Existing-home sales sank 8.5% month over month in March to a seasonally adjusted annual rate of 5.27 million units. Sales did remain up year over year, posting an 0.8% increase from March 2019; the gain made March the ninth straight month in which sales grew annually. Still, the monthly decline was larger than some economists expected. According to Wells Fargo Securities’ Economics Group, it was the largest decline since November 2015.
All four regions tracked by the NAR saw monthly existing-home sales decreases, with the West seeing the hardest hit with a 13.6% tumble from February. Sales dropped 9.1% in the South, 7.1% in the Northeast and 3.1% in the Midwest.
“Unfortunately, we knew home sales would wane in March due to the coronavirus outbreak,” said Lawrence Yun, NAR’s chief economist. “More temporary interruptions to home sales should be expected in the next couple of months, though home prices will still likely rise.”
“Today’s data are the first definitive signal on just how much the nation’s widespread business shutdowns, social distancing measures and general fear and uncertainty are weighing on home sales during the initial phase of the U.S. coronavirus outbreak,” echoed Zillow economist Matthew Speakman on the company’s blog.

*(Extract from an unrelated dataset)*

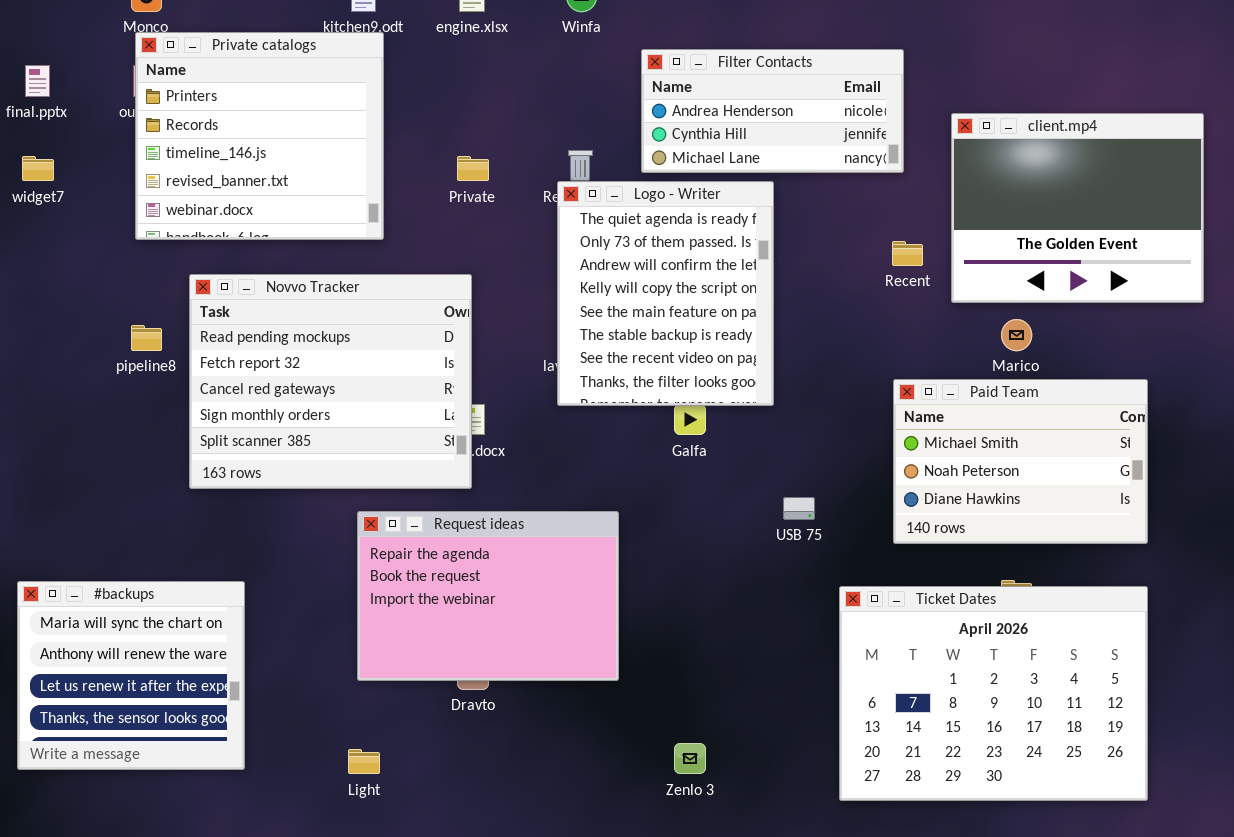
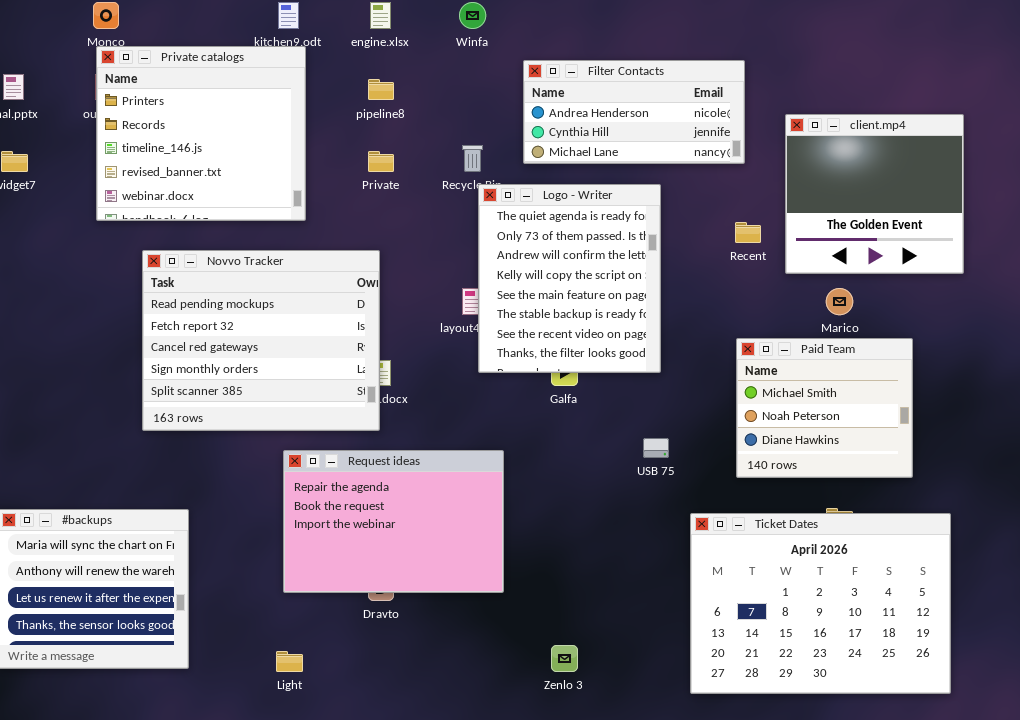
client.mp4: [951,113,1204,303] -> [785,114,964,274], resized
Logo - Writer: [557,181,774,406] -> [478,184,661,373], moved
pipeline8: [131,325,162,351] -> [368,79,394,100], moved
Paid Team: [893,379,1148,544] -> [736,338,913,478], resized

And March sales data reflects transactions agreed upon in late January and February, even before the economy began feeling the full brunt of coronavirus’ effects. This likely portends even larger declines in the near-term, with Yun telling CNBC that sales could backslide as much as 30-40% in the months ahead.
“Even before stay-at-home orders became widespread in mid-March, plunging equity markets and mounting recession fears likely sidelined some potential buyers,” affirmed Wells Fargo economists in the company’s latest home sales commentary. “April will show a much more precipitous decline, as it was extremely difficult to show a home and listings plummeted.”

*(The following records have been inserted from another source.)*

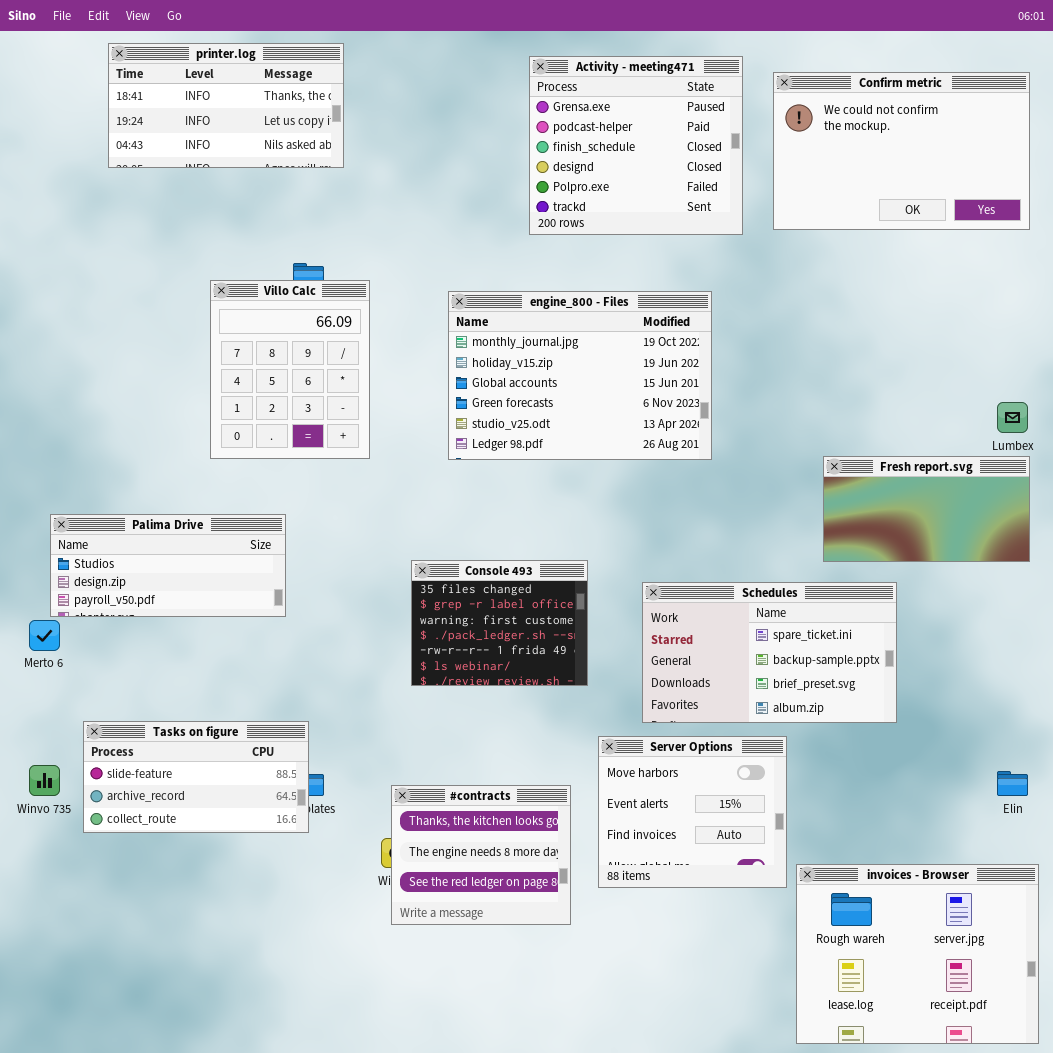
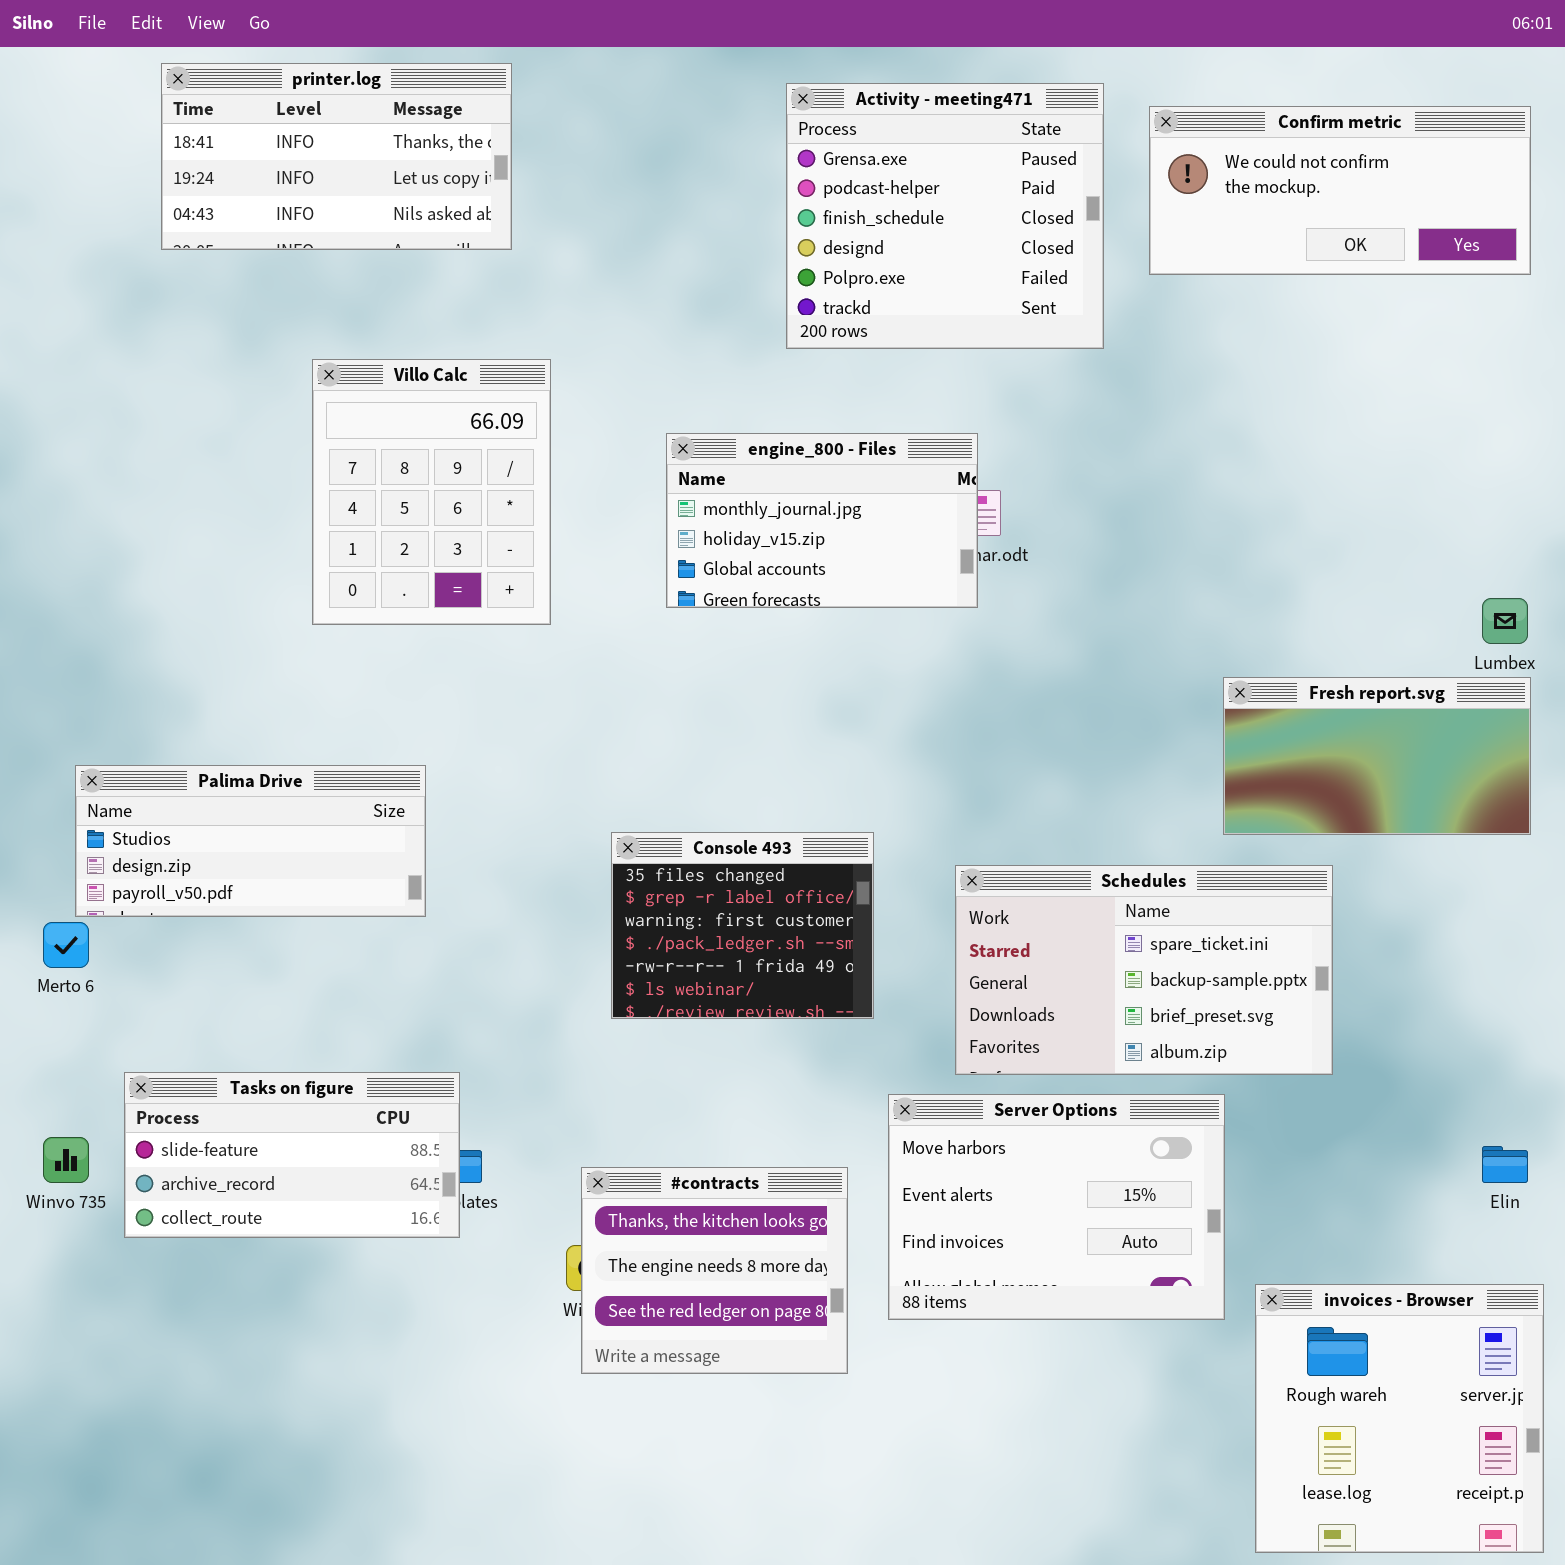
Confirm metric: [773,72,1030,230] -> [1149,106,1531,275], resized
Villo Calc: [210,280,370,459] -> [312,359,551,625], moved
engine_800 - Files: [448,291,712,460] -> [666,433,978,608], resized
Server Options: [598,736,787,888] -> [888,1094,1225,1320], resized
invoices - Browser: [796,864,1039,1044] -> [1255,1284,1544,1553], resized

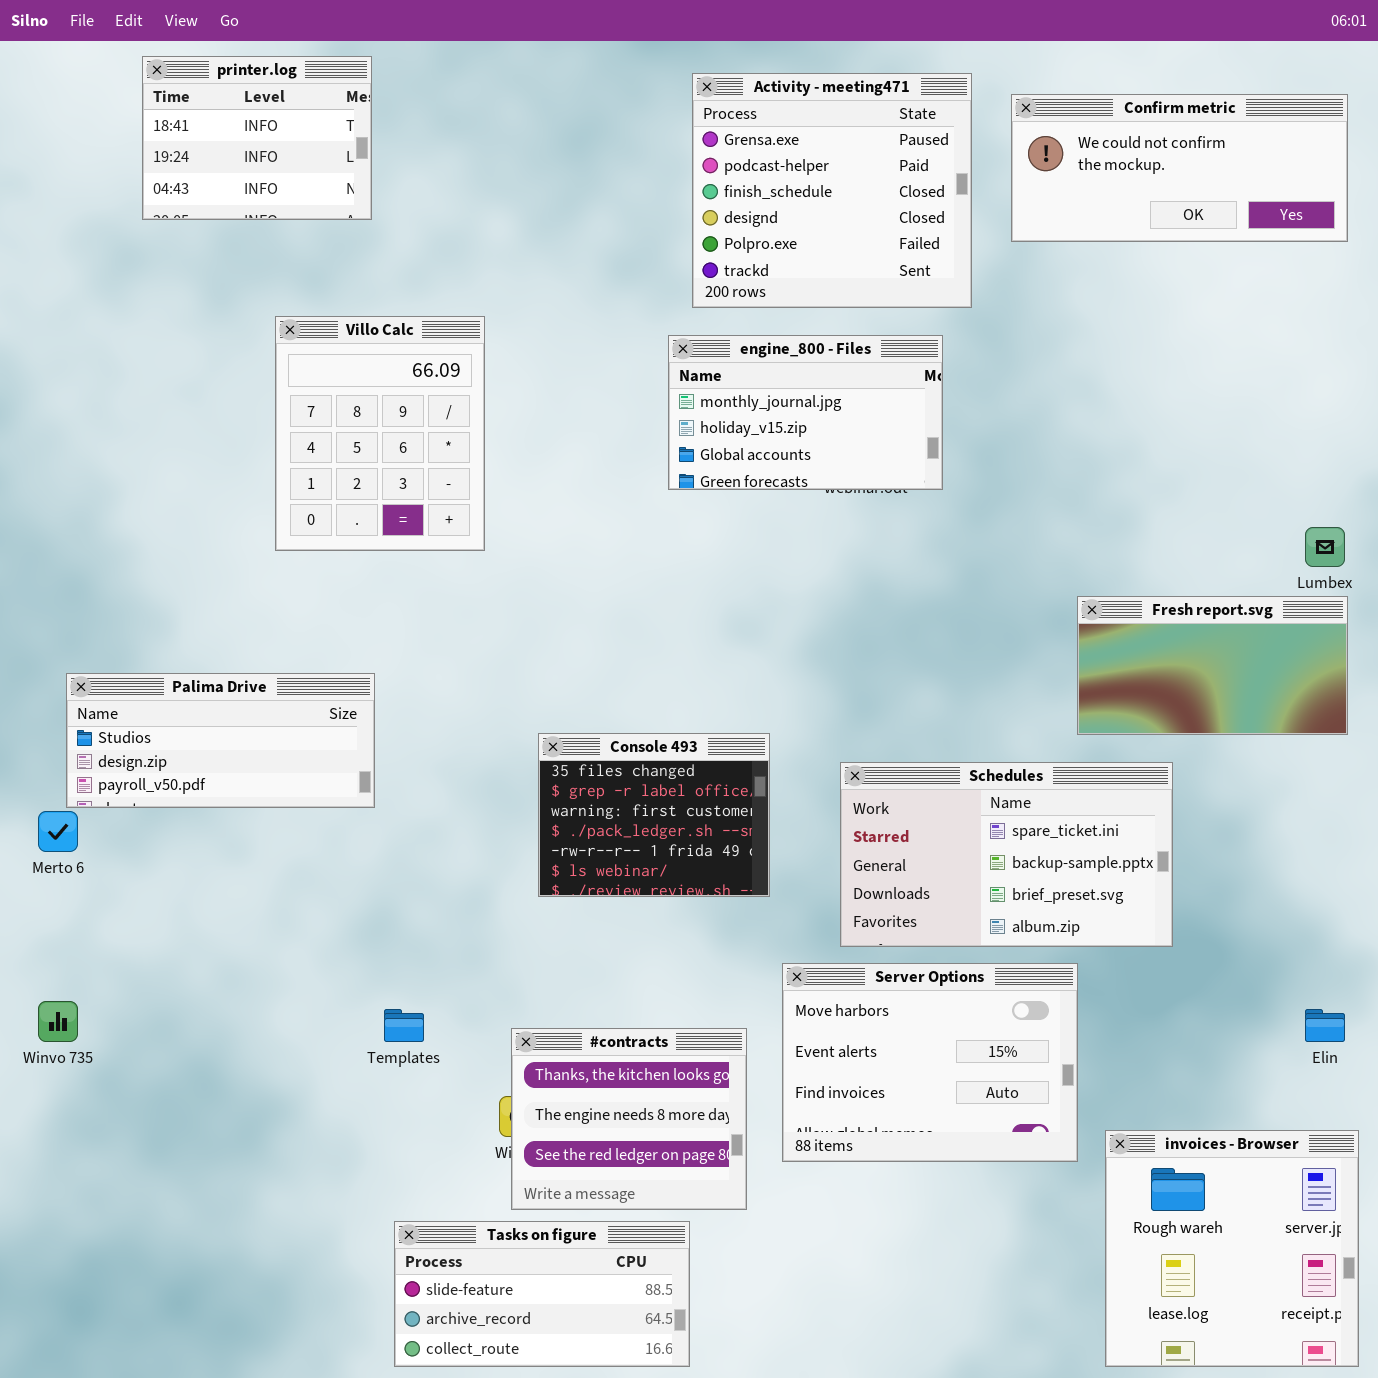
printer.log: [161,63,512,250] -> [142,56,372,220], resized
engine_800 - Files: [666,433,978,608] -> [668,335,943,490], moved
Tasks on figure: [124,1072,460,1238] -> [394,1221,690,1367], moved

Total housing inventory at the end of March was at 1.50 million units, up 2.7% from February but down a steep 10.2% from March 2019. Many sellers pulled their properties from listings at the end of the month, wary of prospective buyers potentially carrying pathogens into their homes.
“Earlier in the year, we watched inventory gradually tick upward but with the current quarantine recommendations in place, fewer sellers are listing homes, which will limit buyer choices,” said Yun. “Significantly more listings are needed and more will come on to the market once the economy steadily reopens.”
Unsold inventory is currently at 3.4 months given the current sales pace, up from three months in February, but down from 3.8 months in March last year.
The ongoing lack of inventory is keeping price growth strong, with March’s median existing home price at $280,600, up 8% from the same month last year. March’s annual price growth makes it the 97th consecutive month of year-over-year existing-home price increases.